START Provided data

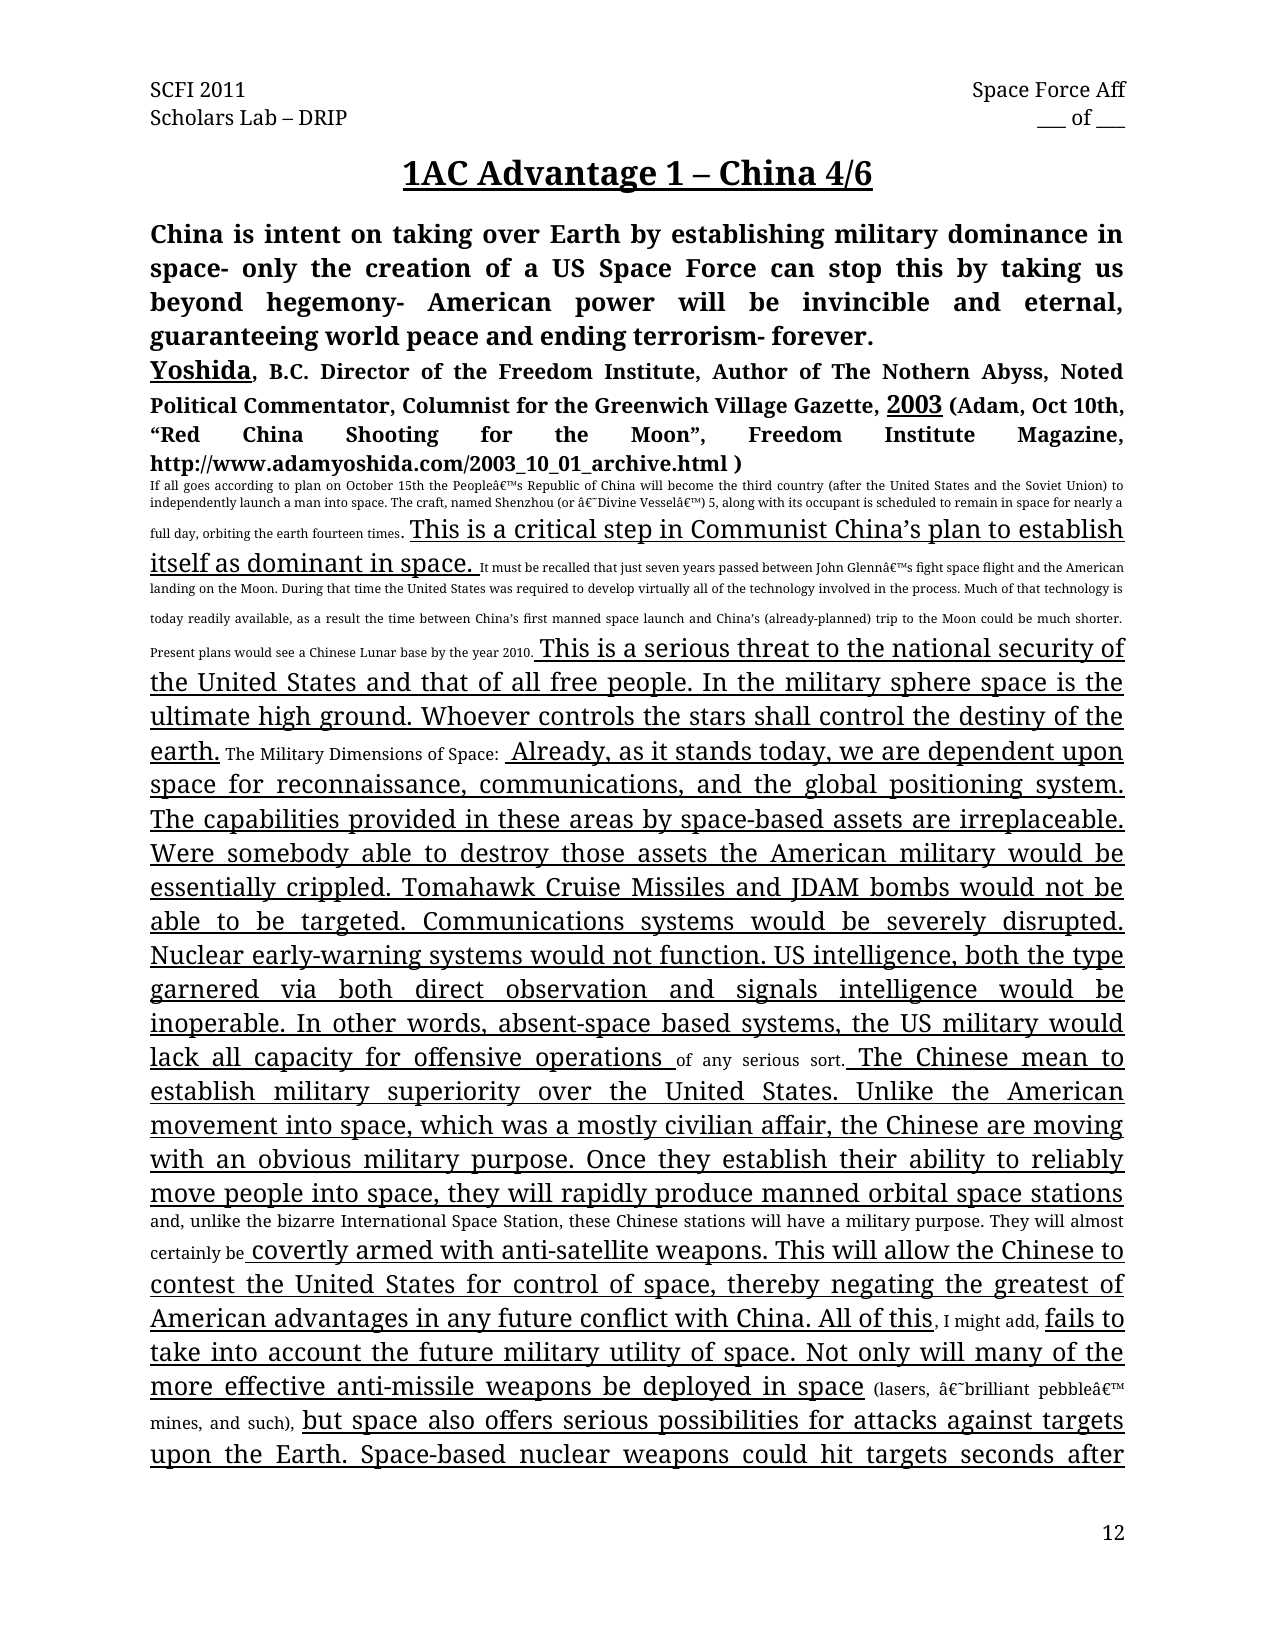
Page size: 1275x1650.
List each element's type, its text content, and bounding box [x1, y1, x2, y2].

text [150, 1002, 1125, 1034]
subtitle China is intent on taking over Earth by establishing military dominance in space- only the creation of a US Space Force can stop this by taking us beyond hegemony- American power will be invincible and eternal, guaranteeing world peace and ending terrorism- forever. [150, 216, 1125, 352]
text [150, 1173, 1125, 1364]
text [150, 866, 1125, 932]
text Yoshida, B.C. Director of the Freedom Institute, Author of The Nothern Abyss, Noted Political Commentator, Columnist for the Greenwich Village Gazette, 2003 (Adam, Oct 10th, “Red China Shooting for the Moon”, Freedom Institute Magazine, http://www.adamyoshida.com/2003_10_01_archive.html ) [150, 352, 1125, 477]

END Provided data

- _Aim of the task_
Every entry above is to be printed again exactly, pictures omitted.

- _Answer box_
Page size: 1275x1650.
List each element's type, its text content, and bounding box [x1, y1, x2, y2].

text [150, 1002, 1125, 1034]
subtitle China is intent on taking over Earth by establishing military dominance in space- only the creation of a US Space Force can stop this by taking us beyond hegemony- American power will be invincible and eternal, guaranteeing world peace and ending terrorism- forever. [150, 216, 1125, 352]
text [150, 1173, 1125, 1364]
text [150, 866, 1125, 932]
text Yoshida, B.C. Director of the Freedom Institute, Author of The Nothern Abyss, Noted Political Commentator, Columnist for the Greenwich Village Gazette, 2003 (Adam, Oct 10th, “Red China Shooting for the Moon”, Freedom Institute Magazine, http://www.adamyoshida.com/2003_10_01_archive.html ) [150, 352, 1125, 477]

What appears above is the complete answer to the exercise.